The first great wave of Malayalam cinema was essentially a translation of Malayalam literature. Directors like Ramu Kariat and P. Bhaskaran turned to award-winning novels and plays.
Case Study: Chemmeen (1965)
Directed by Ramu Kariat, Chemmeen is arguably the most famous Malayalam film globally (winning the President’s Gold Medal). It is a tragedy about a fisherwoman who defies the superstition of the sea. The film captured the rigid caste system, the economic precarity of coastal life, and the moral code of the fishing community.

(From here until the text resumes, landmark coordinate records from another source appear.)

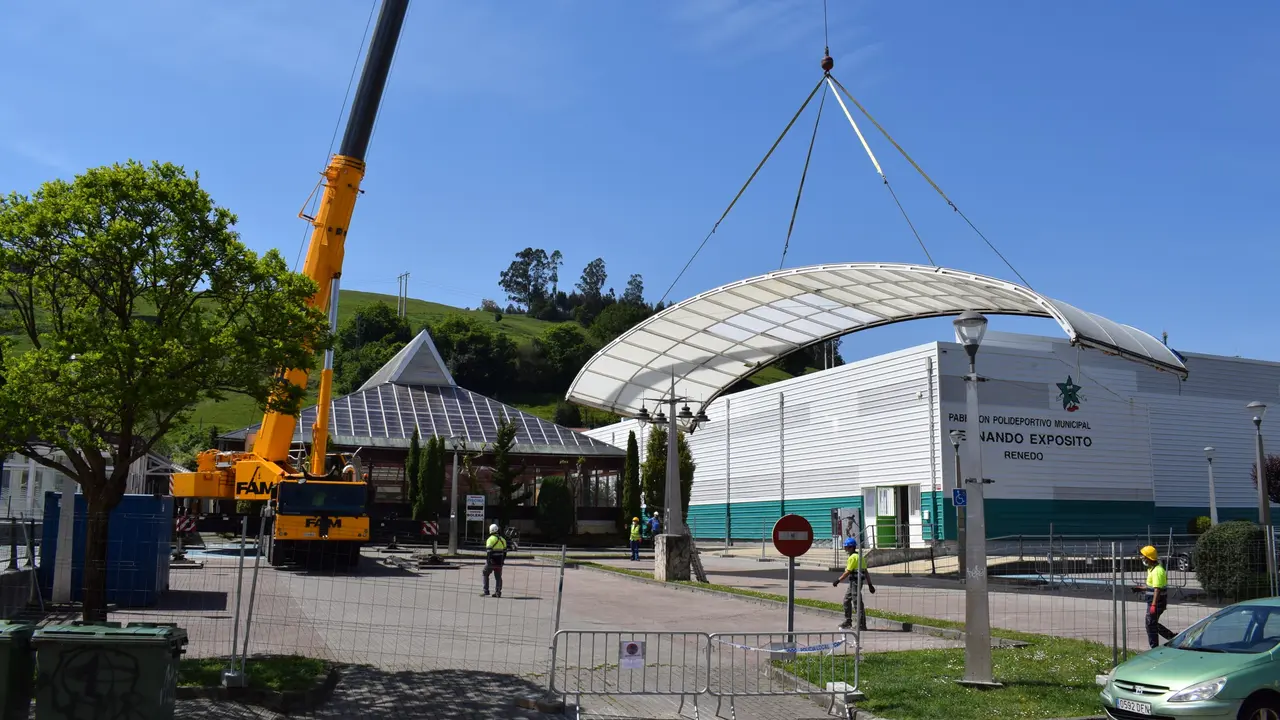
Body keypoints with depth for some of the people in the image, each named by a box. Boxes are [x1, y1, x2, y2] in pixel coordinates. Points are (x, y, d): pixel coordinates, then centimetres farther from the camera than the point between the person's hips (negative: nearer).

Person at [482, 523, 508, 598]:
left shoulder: (491, 539, -11)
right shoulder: (502, 539, 9)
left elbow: (488, 552, -16)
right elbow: (504, 552, 14)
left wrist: (488, 561, -14)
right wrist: (502, 560, 22)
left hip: (491, 562, -5)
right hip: (499, 563, 5)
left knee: (485, 575, 11)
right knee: (498, 577, 10)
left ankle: (486, 592, 7)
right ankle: (498, 592, 6)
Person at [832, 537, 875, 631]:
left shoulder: (853, 557, -15)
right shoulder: (859, 556, 14)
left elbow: (847, 572, -18)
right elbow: (865, 571, 16)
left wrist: (838, 580, -13)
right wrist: (870, 584, 17)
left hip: (855, 582, -10)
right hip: (853, 582, 10)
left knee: (857, 603, -4)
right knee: (846, 600, 17)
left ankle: (862, 625, 0)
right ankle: (848, 621, 24)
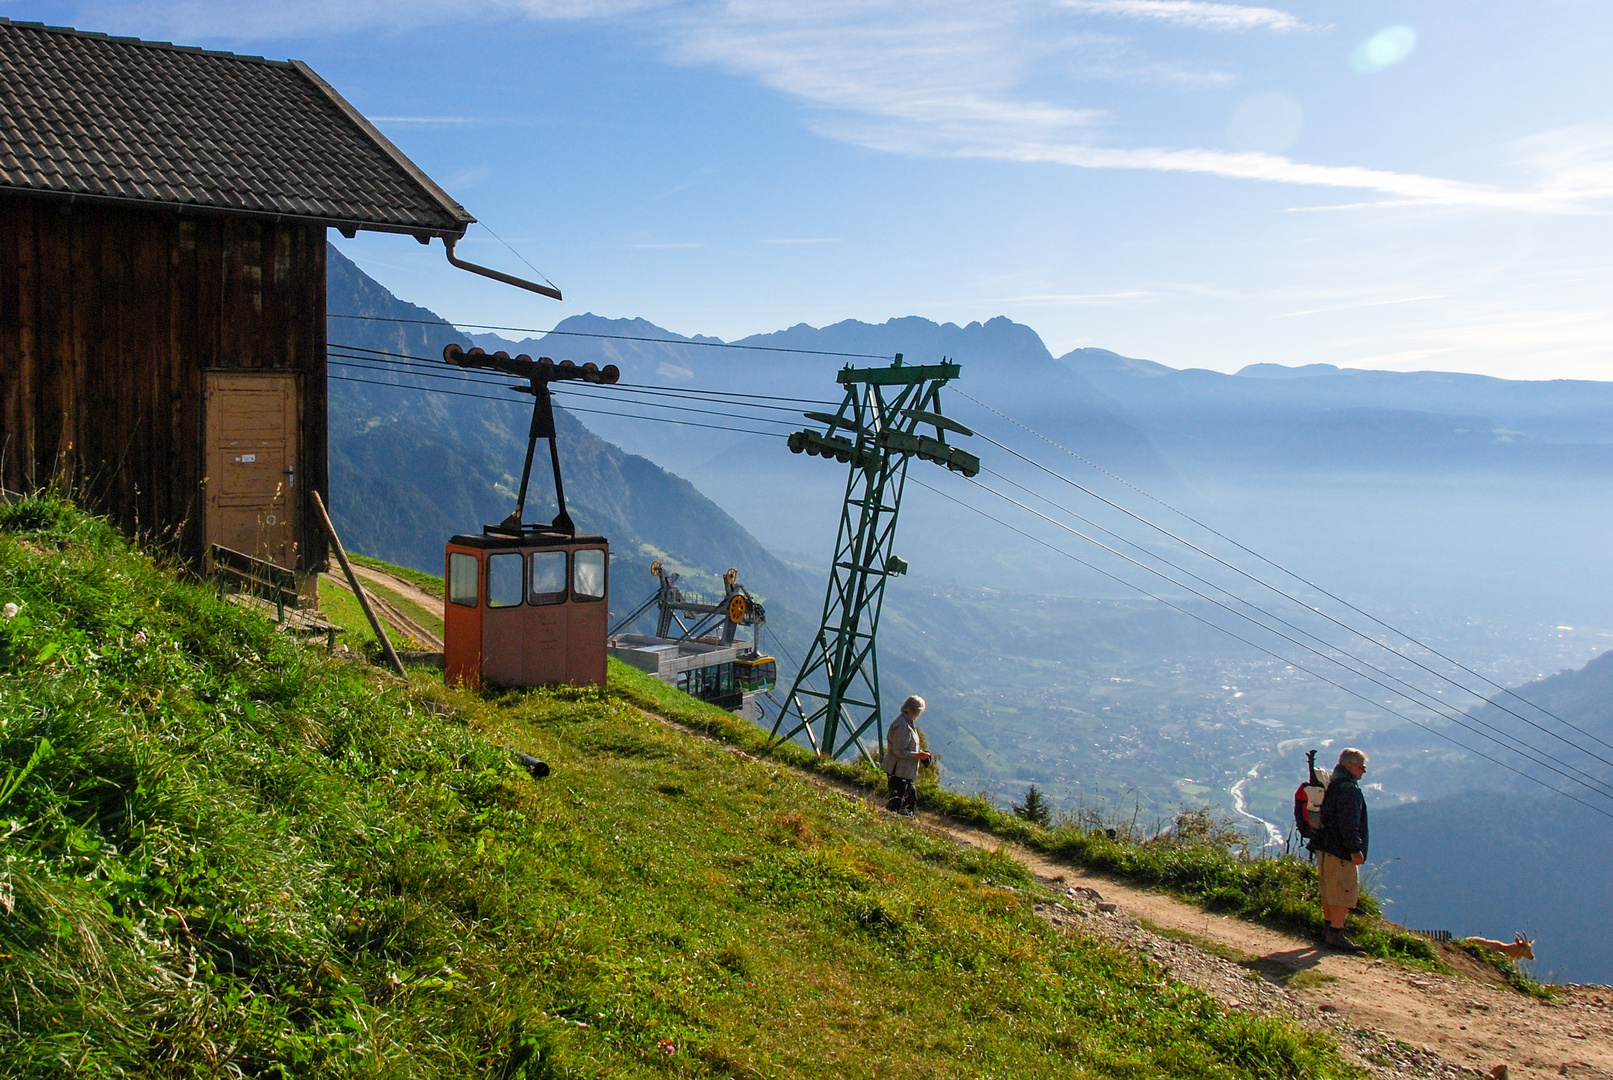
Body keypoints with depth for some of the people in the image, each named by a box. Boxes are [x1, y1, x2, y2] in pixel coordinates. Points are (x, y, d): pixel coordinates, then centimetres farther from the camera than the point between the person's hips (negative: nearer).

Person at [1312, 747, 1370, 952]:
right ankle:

Chemmeen did not "use" Kerala culture as a costume; it was the culture. The folk song "Kadalinakkare..." became an anthem of longing. The film cemented the idea that authentic geography and social realism are the pillars of Malayalam cinema. From this point on, a Malayali audience scoffed at unrealistic sets. They wanted the smell of rain and fish, not cardboard cutouts.
Before diving into the films, one must appreciate the raw material: the culture of Kerala. Unlike the "song-and-dance" spectacle of mainstream Bombay cinema, Kerala’s cultural ethos is grounded in the tangible.

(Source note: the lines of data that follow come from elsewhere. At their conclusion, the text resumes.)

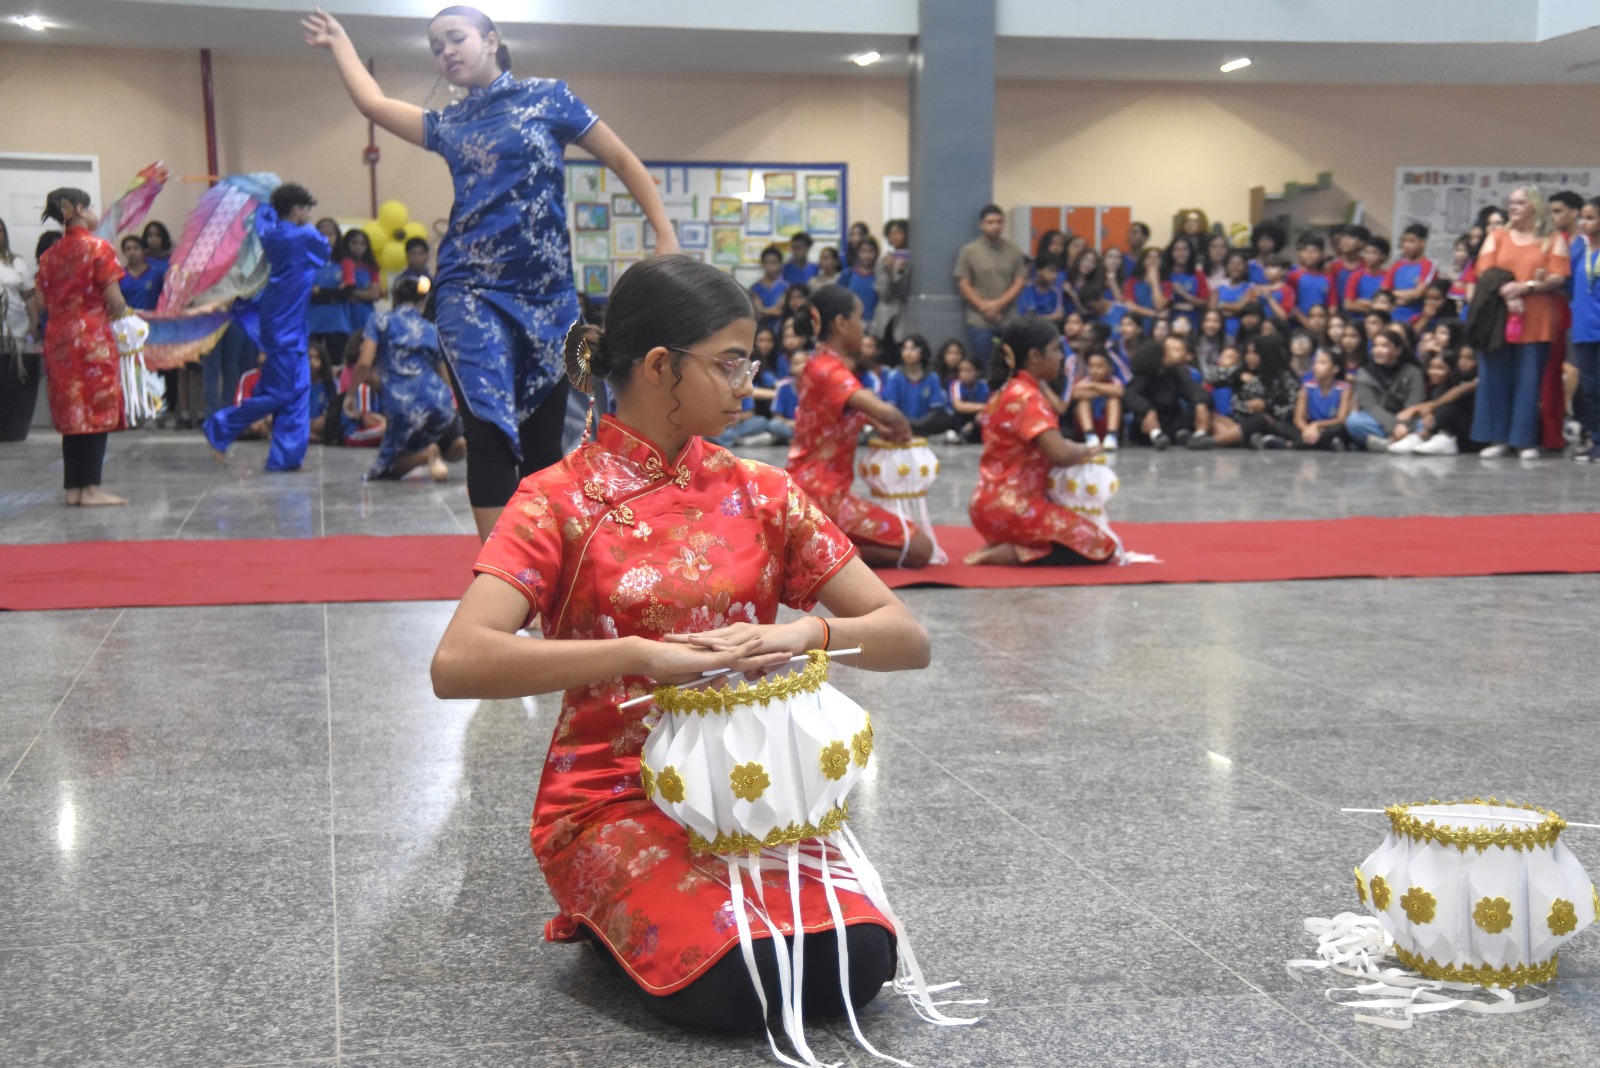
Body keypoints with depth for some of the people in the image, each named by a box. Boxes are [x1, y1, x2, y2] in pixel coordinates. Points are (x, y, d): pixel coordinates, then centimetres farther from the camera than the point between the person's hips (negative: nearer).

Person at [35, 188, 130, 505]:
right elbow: (115, 301, -13)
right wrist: (119, 311, 8)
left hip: (58, 338, 6)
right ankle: (91, 488, -5)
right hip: (92, 337, -6)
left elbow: (43, 301, 9)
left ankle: (73, 487, 11)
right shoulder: (98, 247, -7)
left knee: (71, 414, 10)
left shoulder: (50, 254, 11)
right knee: (98, 413, -2)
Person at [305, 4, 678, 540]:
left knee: (542, 441, 3)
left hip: (547, 295, -1)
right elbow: (372, 102, 26)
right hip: (472, 292, 1)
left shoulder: (547, 97, 7)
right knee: (491, 430, -15)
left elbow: (623, 162, 7)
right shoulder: (447, 125, 15)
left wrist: (665, 236, -3)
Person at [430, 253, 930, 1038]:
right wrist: (641, 656, -31)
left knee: (854, 965, -21)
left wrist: (808, 633, -20)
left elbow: (907, 640, 1)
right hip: (617, 798, -3)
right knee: (732, 986, -26)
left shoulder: (759, 493, 4)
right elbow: (456, 664, -24)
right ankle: (612, 923, 5)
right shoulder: (560, 501, -8)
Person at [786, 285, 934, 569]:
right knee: (919, 548, -8)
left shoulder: (819, 364, 12)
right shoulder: (830, 371, -17)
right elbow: (886, 413, -32)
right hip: (821, 495, -10)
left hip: (808, 489, 10)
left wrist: (878, 426, 11)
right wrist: (903, 429, -9)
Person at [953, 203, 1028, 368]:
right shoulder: (969, 251, 1)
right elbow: (963, 285, -1)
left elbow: (1019, 283, 4)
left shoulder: (1014, 251, 6)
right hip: (980, 322, -2)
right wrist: (984, 307, -10)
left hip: (1008, 321, 2)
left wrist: (999, 304, -10)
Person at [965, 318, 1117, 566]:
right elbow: (1060, 455, -26)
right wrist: (1085, 451, -5)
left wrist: (1074, 448, 3)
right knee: (1101, 547, -8)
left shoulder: (1006, 392, 13)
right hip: (1014, 507, -10)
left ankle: (1003, 544, 8)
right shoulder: (1029, 398, -16)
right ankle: (1004, 554, -13)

Kerala is often marketed as “God’s Own Country”—a progressive, harmonious land. Malayalam cinema has spent the last decade burning that brochure. For decades, the industry was dominated by upper-caste (Nair, Nambudiri, Syrian Christian) narratives. The heroes were feudal lords or benevolent landowners. The oppressed castes were sidekicks or comic relief.
That changed with the New Wave (post-2010). Films like Papilio Buddha (2013, though controversial) and Kammattipaadam (2016) explicitly charted how land grabbing and real estate mafia—proxies for upper-caste hegemony—displaced Dalit and Adivasi communities. Thondimuthalum Driksakshiyum (2017) cleverly used a petty theft case to explore caste dynamics in a police station. Most radically, The Great Indian Kitchen (2021) used the domestic space to expose how Brahminical patriarchy controls women’s bodies through ritual purity and food.

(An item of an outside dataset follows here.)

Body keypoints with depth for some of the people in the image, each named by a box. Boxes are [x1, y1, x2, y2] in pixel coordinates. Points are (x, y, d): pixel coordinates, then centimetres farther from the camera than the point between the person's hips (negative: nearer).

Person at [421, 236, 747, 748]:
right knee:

Simultaneously, the film industry has grappled with the complex role of Christianity and Islam in Kerala. Amen (2013) celebrated the loud, jazz-infused Latin Catholic culture. Sudani from Nigeria (2018) humanized the Muslim migrant experience, while Halal Love Story (2020) examined the conservative Muslim filmmaking subculture with empathy rather than mockery.